W procesie nauki często za dużo uwagi poświęcamy biernemu uczeniu się poprzez słuchanie i czytanie, a zdecydowanie za mało tym najważniejszym, czynnym formom uczenia się, czyli mówieniu i pisaniu.
Najlepiej gdybyś łączył bierną i czynną naukę na raz. Obejrzyj filmik na YouTubie i potem opowiedz o nim kilka zdań – co Ci się spodobało, czego się dowiedziałeś, jaka jest Twoja opinia na dany temat. Nie martw się, że nie masz komu o tym opowiedzieć. Nie musisz mieć partnera do rozmowy ( jeśli będziesz mieć taką możliwość to na pewno zyskasz na tym jeszcze bardziej). Po prostu mów na głos! Tak jakbyś z kimś rozmawiał. Możesz nagrać swoją wypowiedź, potem odsłuchać, sprawdzić, czy coś byś zmienił, usłyszysz swój własny głos (to, że usłyszysz jak sam mówisz po angielsku może być już samo w sobie niesłychanie motywujące do dalszej nauki). Może nie znałeś jakichś słów, sprawdź je, zapisz, zbuduj z nimi własne zdania, wypowiedz (koniecznie na głos!). A potem wróć do nich za kilka dni i je powtórz.

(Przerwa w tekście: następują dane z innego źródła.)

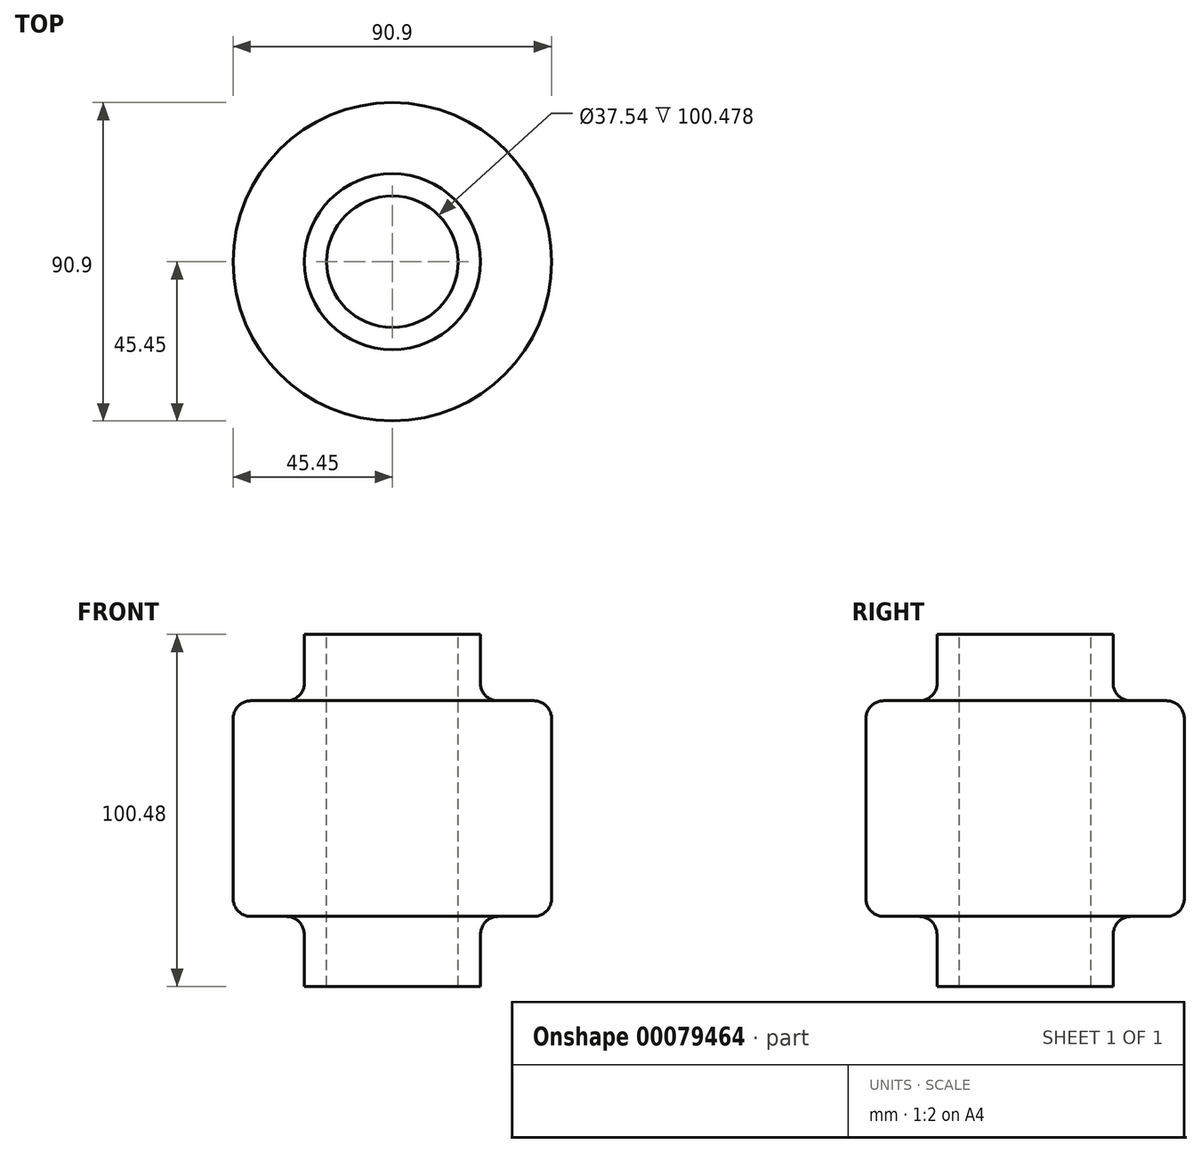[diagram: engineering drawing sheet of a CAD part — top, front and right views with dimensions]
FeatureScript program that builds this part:
annotation { "Feature Type Name" : "Feature", "Feature Type Description" : "" }
export const myFeature = defineFeature(function(context is Context, id is Id, definition is map)
    precondition{}
    {
        {
            var Q0;
            Q0=qCreatedBy(makeId("Top.planeOp"),FACE);
            var sketch = newSketch(context, id + "F0", { "sketchPlane" : qUnion([Q0])});
            skCircle(sketch, "E0", {"center": v(0, 0) * mm, "radius": 45.45 * mm});
            skSolve(sketch);
        }
        {
            var Q0;
            Q0 = qSketchRegion(id + "F0", true);
            extrude(context, id + "F1", {"entities" : qUnion([Q0]), "depth" : 61.6 * mm});
        }
        {
            var Q0;
            Q0=makeQuery(id+"F1.opExtrude","CAP_FACE",FACE,{"disambiguationData":[OSD([sQuery(id+"F0.wireOp",EDGE,"E0")])],"isStart":false});
            var sketch = newSketch(context, id + "F2", { "sketchPlane" : qUnion([Q0])});
            skCircle(sketch, "E1", {"center": v(0, 0) * mm, "radius": 25.11 * mm});
            skSolve(sketch);
        }
        {
            var Q0;
            Q0=makeQuery(id+"F2.imprint","IMPRINT",FACE,{"disambiguationData":[TD([[makeQuery(id+"F2.imprint","IMPRINT",EDGE,{"derivedFrom":sQuery(id+"F2.wireOp",EDGE,"E1")}),1.0]])]});
            var Q1;
            Q1=makeQuery(id+"F1.opExtrude","CAP_FACE",FACE,{"disambiguationData":[OSD([sQuery(id+"F0.wireOp",EDGE,"E0")])],"isStart":true});
            extrude(context, id + "F3", {"entities" : qUnion([Q0, Q1]), "operationType" : NewBodyOperationType.ADD, "depth" : 18.93 * mm});
        }
        {
            var Q0;
            Q0=makeQuery(id+"F1.opExtrude","CAP_FACE",FACE,{"disambiguationData":[OSD([sQuery(id+"F0.wireOp",EDGE,"E0")])],"isStart":true});
            var sketch = newSketch(context, id + "F4", { "sketchPlane" : qUnion([Q0])});
            skCircle(sketch, "E2", {"center": v(0, 0) * mm, "radius": 25.18 * mm});
            skSolve(sketch);
        }
        {
            var Q0;
            Q0 = qSketchRegion(id + "F4", true);
            extrude(context, id + "F5", {"entities" : qUnion([Q0]), "operationType" : NewBodyOperationType.ADD, "depth" : 19.96 * mm});
        }
        {
            var Q0;
            Q0=makeQuery(id+"F1.opExtrude","SWEPT_FACE",FACE,{"disambiguationData":[OSD([sQuery(id+"F0.wireOp",EDGE,"E0")])]});
            var Q1;
            Q1=makeQuery(id+"F1.opExtrude","CAP_FACE",FACE,{"disambiguationData":[OSD([sQuery(id+"F0.wireOp",EDGE,"E0")])],"isStart":false});
            var Q2;
            Q2=makeQuery(id+"F1.opExtrude","CAP_FACE",FACE,{"disambiguationData":[OSD([sQuery(id+"F0.wireOp",EDGE,"E0")])],"isStart":true});
            fillet(context, id + "F6", {"entities" : qUnion([Q0, Q1, Q2]), "radius" : 5.08 * mm, "tangentPropagation" : true, "allowEdgeOverflow" : false});
        }
        {
            var Q0;
            Q0=makeQuery(id+"F3.opExtrude","CAP_FACE",FACE,{"disambiguationData":[OSD([sQuery(id+"F2.wireOp",EDGE,"E1")])],"isStart":false});
            var sketch = newSketch(context, id + "F7", { "sketchPlane" : qUnion([Q0])});
            skCircle(sketch, "E3", {"center": v(0, 0) * mm, "radius": 18.77 * mm});
            skSolve(sketch);
        }
        {
            var Q0;
            Q0 = qSketchRegion(id + "F7", true);
            extrude(context, id + "F8", {"entities" : qUnion([Q0]), "operationType" : NewBodyOperationType.REMOVE, "oppositeDirection" : true, "depth" : 284.9 * mm});
        }
    });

Regularne powtórki to najważniejszy element nauki języka!
- Nie poddawaj się nawet po kilku potknięciach. Jeśli porzucisz regularną naukę angielskiego tylko dlatego, że w poniedziałek musiałeś ugotować obiad, we wtorek pójść z dziećmi do lekarza, a w czwartek posprzątać w domu, bo już się przyklejałeś do podłogi to pamiętaj, że czas i tak minie, wiec lepiej podnieść się po porażkach i przeć dalej do przodu. Poza tym takie porażki mogą Cię budować. Miałem kryzys, byłem wyczerpany, olałem angielski, ale jednak udało mi się do niego powrócić, ruszyłem swoje cztery litery i wziąłem się do roboty. Jestem jeszcze silniejszy niż przedtem, bo wiem, że umiem się podnieść na nowo nawet po kryzysie.

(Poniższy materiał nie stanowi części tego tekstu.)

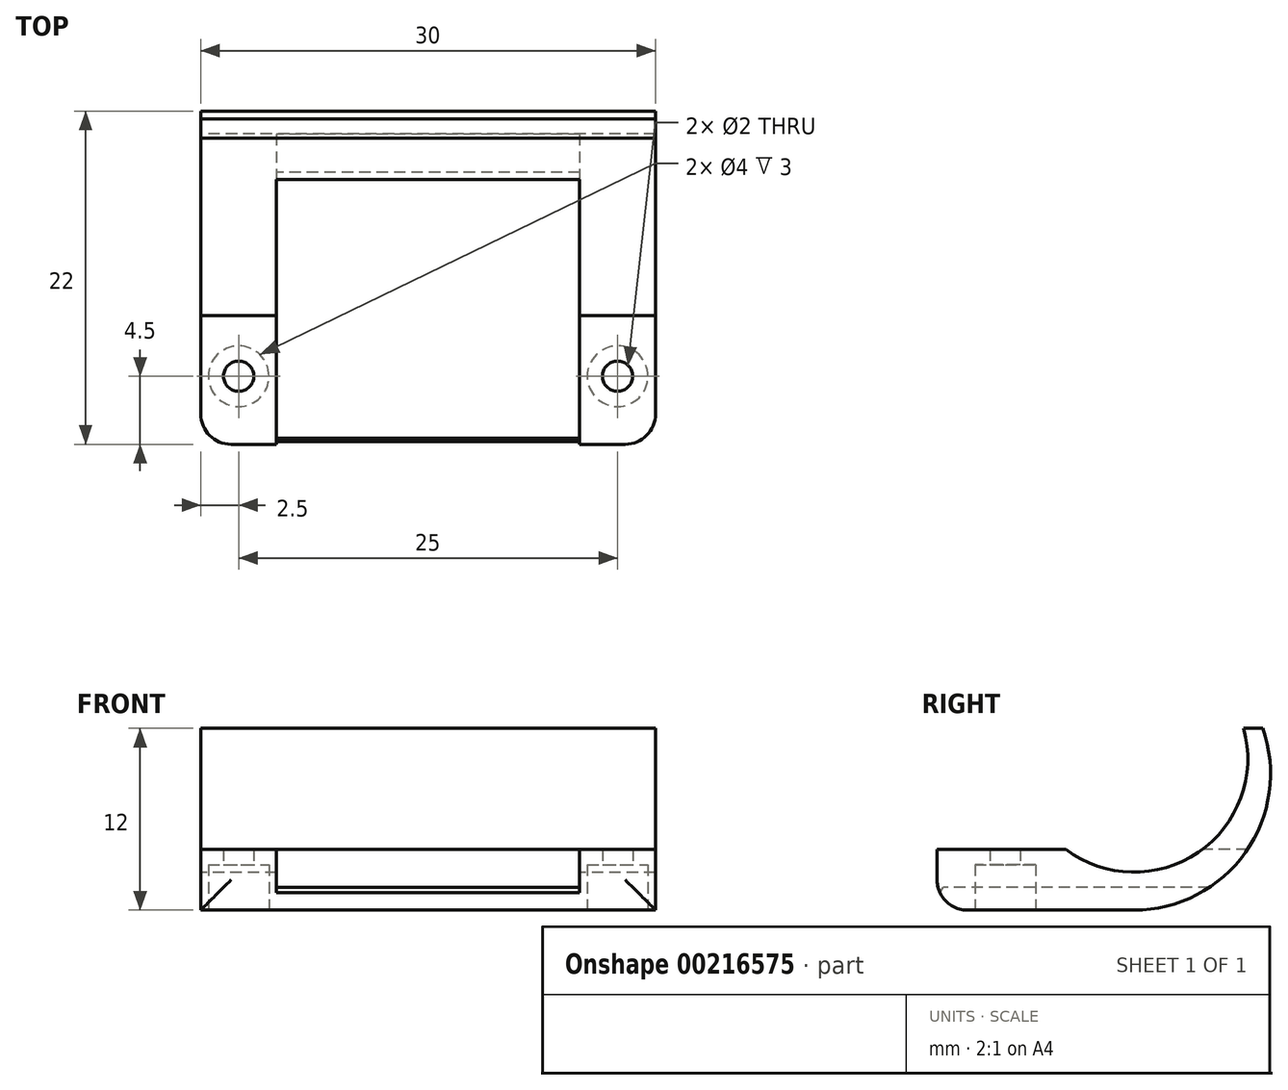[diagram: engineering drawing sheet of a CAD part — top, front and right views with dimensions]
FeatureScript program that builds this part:
annotation { "Feature Type Name" : "Feature", "Feature Type Description" : "" }
export const myFeature = defineFeature(function(context is Context, id is Id, definition is map)
    precondition{}
    {
        {
            var Q0;
            Q0=qCreatedBy(makeId("Top.planeOp"),FACE);
            var sketch = newSketch(context, id + "F0", { "sketchPlane" : qUnion([Q0])});
            skLineSegment(sketch, "E0.bottom", {"start": v(-15, 11) * mm, "end": v(15, 11) * mm});
            skLineSegment(sketch, "E0.top", {"start": v(-15, -11) * mm, "end": v(15, -11) * mm});
            skLineSegment(sketch, "E0.left", {"start": v(-15, 11) * mm, "end": v(-15, -11) * mm});
            skLineSegment(sketch, "E0.right", {"start": v(15, 11) * mm, "end": v(15, -11) * mm});
            skSolve(sketch);
        }
        {
            var Q0;
            Q0 = qSketchRegion(id + "F0", true);
            extrude(context, id + "F1", {"entities" : qUnion([Q0]), "depth" : 12 * mm});
        }
        {
            var Q0;
            Q0=makeQuery(id+"F1.opExtrude","SWEPT_FACE",FACE,{"disambiguationData":[OSD([sQuery(id+"F0.wireOp",EDGE,"E0.left")])]});
            var sketch = newSketch(context, id + "F2", { "sketchPlane" : qUnion([Q0])});
            skCircle(sketch, "E1", {"center": v(-2, 10) * mm, "radius": 7.5 * mm});
            skLineSegment(sketch, "E2.bottom", {"start": v(-2, 4) * mm, "end": v(15.65, 4) * mm});
            skLineSegment(sketch, "E2.top", {"start": v(-2, 18.68) * mm, "end": v(15.65, 18.68) * mm});
            skLineSegment(sketch, "E2.left", {"start": v(-2, 4) * mm, "end": v(-2, 18.68) * mm});
            skLineSegment(sketch, "E2.right", {"start": v(15.65, 4) * mm, "end": v(15.65, 18.68) * mm});
            skSolve(sketch);
        }
        {
            var Q0;
            Q0 = qSketchRegion(id + "F2", true);
            extrude(context, id + "F3", {"entities" : qUnion([Q0]), "operationType" : NewBodyOperationType.REMOVE, "endBound" : BoundingType.THROUGH_ALL, "oppositeDirection" : true, "depth" : 25 * mm, "hasSecondDirection" : true, "secondDirectionOppositeDirection" : false, "secondDirectionDepth" : 25 * mm});
        }
        {
            var Q0;
            Q0=qCreatedBy(makeId("Right.planeOp"),FACE);
            var sketch = newSketch(context, id + "F4", { "sketchPlane" : qUnion([Q0])});
            skCircle(sketch, "E3", {"center": v(2, 9) * mm, "radius": 9 * mm});
            skLineSegment(sketch, "E4.bottom", {"start": v(2, -9.05) * mm, "end": v(-24.23, -9.05) * mm});
            skLineSegment(sketch, "E4.top", {"start": v(2, 22.43) * mm, "end": v(-24.23, 22.43) * mm});
            skLineSegment(sketch, "E4.left", {"start": v(2, -9.05) * mm, "end": v(2, 22.43) * mm});
            skLineSegment(sketch, "E4.right", {"start": v(-24.23, -9.05) * mm, "end": v(-24.23, 22.43) * mm});
            skSolve(sketch);
        }
        {
            var Q0;
            Q0 = qSketchRegion(id + "F4", true);
            extrude(context, id + "F5", {"entities" : qUnion([Q0]), "operationType" : NewBodyOperationType.INTERSECT, "endBound" : BoundingType.THROUGH_ALL, "depth" : 25 * mm, "hasSecondDirection" : true, "secondDirectionOppositeDirection" : true, "secondDirectionDepth" : 25 * mm});
        }
        {
            var Q0;
            Q0=makeQuery(id+"F1.opExtrude","CAP_EDGE",EDGE,{"disambiguationData":[OSD([sQuery(id+"F0.wireOp",EDGE,"E0.top")])],"isStart":true});
            var Q1;
            Q1=makeQuery(id+"F1.opExtrude","SWEPT_EDGE",EDGE,{"disambiguationData":[OSD([sQuery(id+"F0.wireOp",EDGE,"E0.top"),sQuery(id+"F0.wireOp",EDGE,"E0.left")])]});
            var Q2;
            Q2=makeQuery(id+"F1.opExtrude","SWEPT_EDGE",EDGE,{"disambiguationData":[OSD([sQuery(id+"F0.wireOp",EDGE,"E0.top"),sQuery(id+"F0.wireOp",EDGE,"E0.right")])]});
            fillet(context, id + "F6", {"entities" : qUnion([Q0, Q1, Q2]), "radius" : 2 * mm, "tangentPropagation" : true, "allowEdgeOverflow" : false});
        }
        {
            var Q0;
            Q0=makeQuery(id+"F3.boolean.opBoolean","COPY",FACE,{"derivedFrom":makeQuery(id+"F3.opExtrude","SWEPT_FACE",FACE,{"disambiguationData":[OSD([sQuery(id+"F2.wireOp",EDGE,"E2.bottom")])]})});
            var sketch = newSketch(context, id + "F7", { "sketchPlane" : qUnion([Q0])});
            skLineSegment(sketch, "E5.bottom", {"start": v(-10, 16.1) * mm, "end": v(10, 16.1) * mm});
            skLineSegment(sketch, "E5.top", {"start": v(-10, -18.28) * mm, "end": v(10, -18.28) * mm});
            skLineSegment(sketch, "E5.left", {"start": v(-10, 16.1) * mm, "end": v(-10, -18.28) * mm});
            skLineSegment(sketch, "E5.right", {"start": v(10, 16.1) * mm, "end": v(10, -18.28) * mm});
            skSolve(sketch);
        }
        {
            var Q0;
            Q0 = qSketchRegion(id + "F7", true);
            extrude(context, id + "F8", {"entities" : qUnion([Q0]), "operationType" : NewBodyOperationType.REMOVE, "oppositeDirection" : true, "depth" : 2.5 * mm});
        }
        {
            var Q0;
            Q0=makeQuery(id+"F8.boolean.opBoolean","INTERSECT",EDGE,{"derivedFrom":[makeQuery(id+"F6.opFillet","BLEND_FACE",FACE,{"disambiguationData":[OSD([sQuery(id+"F0.wireOp",EDGE,"E0.top")])]}),makeQuery(id+"F8.opExtrude","CAP_FACE",FACE,{"disambiguationData":[OSD([sQuery(id+"F7.wireOp",EDGE,"E5.bottom"),sQuery(id+"F7.wireOp",EDGE,"E5.top"),sQuery(id+"F7.wireOp",EDGE,"E5.left"),sQuery(id+"F7.wireOp",EDGE,"E5.right")])],"isStart":false})]});
            chamfer(context, id + "F9", {"entities" : qUnion([Q0]), "width" : 0.25 * mm, "tangentPropagation" : true});
        }
        {
            var Q0;
            Q0=makeQuery(id+"F1.opExtrude","CAP_FACE",FACE,{"disambiguationData":[OSD([sQuery(id+"F0.wireOp",EDGE,"E0.bottom"),sQuery(id+"F0.wireOp",EDGE,"E0.top"),sQuery(id+"F0.wireOp",EDGE,"E0.left"),sQuery(id+"F0.wireOp",EDGE,"E0.right")])],"isStart":true});
            var sketch = newSketch(context, id + "F10", { "sketchPlane" : qUnion([Q0])});
            skPoint(sketch, "E6", {"position": v(12.5, 6.5) * mm});
            skPoint(sketch, "E7", {"position": v(-12.5, 6.5) * mm});
            skSolve(sketch);
        }
        {
            var Q0;
            Q0=sQuery(id+"F10.wireOp",VERTEX,"E6");
            var Q1;
            Q1=sQuery(id+"F10.wireOp",VERTEX,"E7");
            var Q2;
            Q2=makeQuery(id+"F1.opExtrude","SWEPT_BODY",BODY,{"disambiguationData":[OSD([sQuery(id+"F0.wireOp",EDGE,"E0.bottom"),sQuery(id+"F0.wireOp",EDGE,"E0.top"),sQuery(id+"F0.wireOp",EDGE,"E0.left"),sQuery(id+"F0.wireOp",EDGE,"E0.right")])]});
            hole(context, id + "F11", {"style" : HoleStyle.C_BORE, "endStyle" : HoleEndStyle.BLIND, "holeDiameter" : 2 * mm, "cBoreDiameter" : 4 * mm, "cBoreDepth" : 3 * mm, "holeDepth" : 8 * mm, "locations" : qUnion([Q0, Q1]), "scope" : qUnion([Q2])});
        }
    });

- Nie polegaj na motywacji. Polegaj na samodyscyplinie. Tak, w styczniu unosimy się na fali entuzjazmu, nowy rok, nowe rozdanie, nowa ja. Tym razem na pewno nam się uda. Przecież jesteśmy tak ogromnie zmotywowani. Tym razem to już na pewno damy radę i nie będzie żadnej wtopy. I faktycznie, może tak będzie. Ale jest bardzo możliwe, że już pod koniec stycznia ten zapał ostygnie, marzenia o swobodnym porozumiewaniu się po angielsku gdzieś się ulotnią i wraz z nadmiarem domowych lub zawodowych obowiązków rzucisz tę całą naukę w cholerę. Nie zrozumcie mnie źle. Nie jestem przeciwniczką motywacji. Świetnie jest być wewnętrznie zmotywowanym do działania. Taka wewnętrzna para nakręca nas jeszcze bardziej, chce nam się jeszcze mocniej, jeszcze, jeszcze, jeszcze. Ale niestety ma to do siebie, że dość szybko ulatuje. I wtedy przydaje się raczej samodyscyplina, wytrwałość i systematyczność. I to one doprowadzą Cię na metę.

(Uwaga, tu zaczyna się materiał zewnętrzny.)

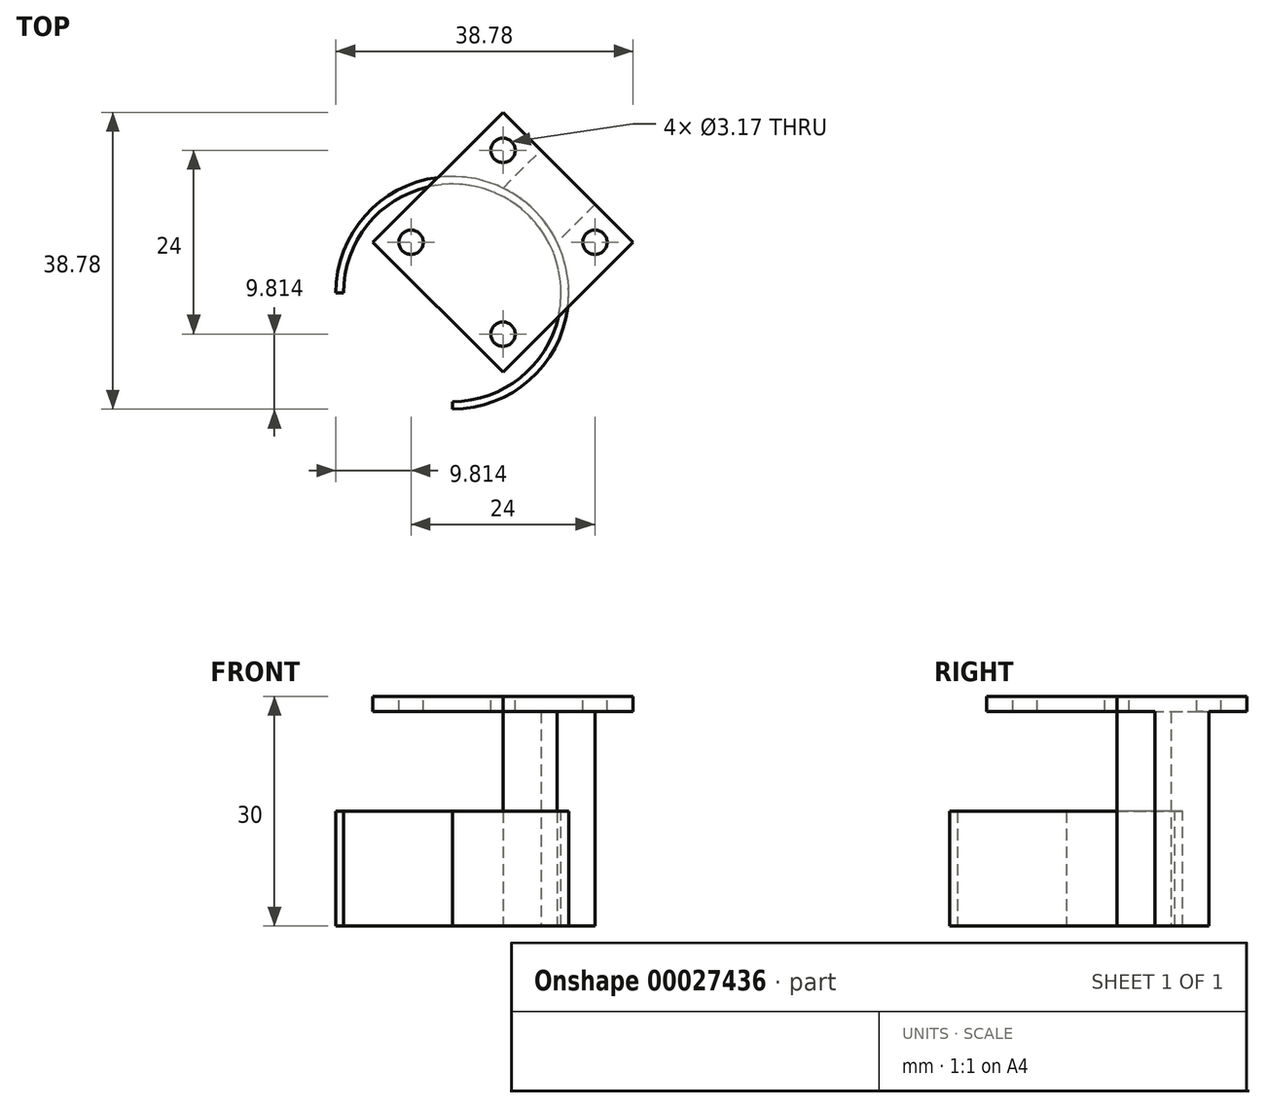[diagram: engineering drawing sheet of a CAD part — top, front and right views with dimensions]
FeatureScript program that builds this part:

- Regularnie sprawdzaj, jak idzie Ci realizacja celu. Czyli raz w miesiącu zrób podsumowanie tego, czego się już nauczyłeś, jak popchnęło Cię to w kierunku realizacji swojego celu. Ile jeszcze nauki przed Tobą. Może trzeba będzie nieco zmodyfikować plan, bo okaże się, że pojawiło się jeszcze kilka rzeczy nad którymi musisz popracować, a których nie uwzględniłeś na początku. Na pewno nie wystarczy raz stworzyć planu i potem rzucić go w kąt. Musisz do niego regularnie zaglądać i weryfikować postępy. To też działa motywacyjnie. Bo masz czarno na białym ile nauczyłeś się w danym czasie, jaki postęp osiągnąłeś, co daje powera do dalszych działań.
- Co się wydarzy, gdy zrealizujesz swój cel językowy? Wyjedziesz za granicę do pracy? Zmienisz pracę na lepszą? Będziesz podróżować po świecie i rozmawiać po angielsku? Będziesz oglądać filmy, seriale i rozdanie Oskarów w oryginale? Wyobraź sobie swoją metę. Co da Ci regularna nauka? I pamiętaj o tej mecie w chwilach kryzysu.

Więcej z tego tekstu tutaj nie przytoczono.